Energy-efficient homes have a host of benefits. Generating electricity using solar panels can help shave off substantial amounts of your energy bill. Double-glazed windows and quality insulation retain more warmth, making you less reliant on heating appliances.

Finally, they can help lower emissions as the nation gradually moves towards renewable energy sources.

“Australians are becoming more interested in improving the energy efficiency of their homes as the higher cost of energy usage and concerns about climate change weigh on their minds,” said PropTrack senior analyst and report writer, Karen Dellow.

“Residential buildings are responsible for around 24% of overall electricity use and more than 10% of total carbon emissions in Australia, so improving the energy efficiency of new and existing properties could also reduce the country’s emissions.”

Property seekers prize energy efficiency

More than two-thirds, or 68%, of the survey’s respondents said that energy efficiency ratings were important when buying, renting, or building a property. On the other hand, 34% of respondents believed energy ratings were extremely important, 6% up from last year.

Energy efficiency was more important for renters (44%) compared to buyers (29%) and people building their own homes (35%).

How important are energy efficiency ratings in your decision-making when buying / renting / building?

How important are energy efficiency ratings in your decision-making when buying / renting / building?

With the nation’s rents marching upward, it was unsurprising that renters have been most concerned with reducing costs.

National weekly asking rents

Moreover, 73% of survey respondents indicated that they were mainly interested in energy efficiency ratings to reduce energy bills.

Why are energy efficiency ratings important to you?

Why are energy efficiency ratings important to you?

Doing good for the environment was the second highest concern at 51%, although this was a 6% decrease from the year before.

What the future holds for energy-efficient ratings

The Australian government recently expanded the Nationwide Energy Rating Scheme (NatHERS), which will now provide a ‘Whole of Home’ energy performance rating.

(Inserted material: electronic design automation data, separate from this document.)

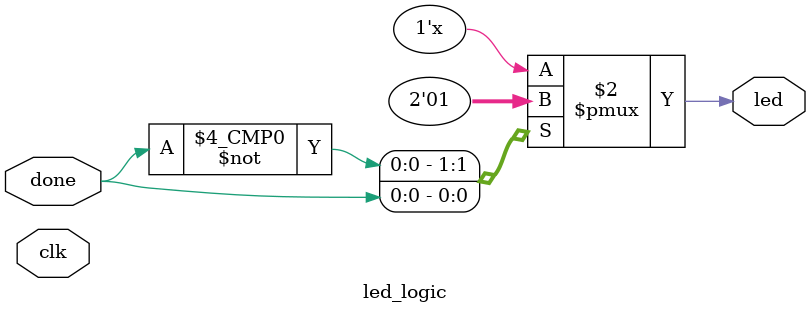
<source format=sv>
module led_logic(clk, done, led);
   input logic clk, done;
   output logic led;
    
   always_comb begin
       case(done)
           0: led = 0;
           1: led = 1;
       endcase
   end
endmodule

</source>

This predicts a home’s annual energy needs, considering major fixed appliances, solar, and batteries.

Furthermore, new homes must attain a 7-star NatHERS rating and stay within an annual energy use budget for the whole home.

The changes kicked off in October 2023 and are expected to save new homes an average of $189 annually, along with reducing energy demand and emissions.

“Initiatives like NatHERS improve the energy efficiency of Australia’s homes and help property seekers save money while reducing their overall carbon footprint,” Dellow said.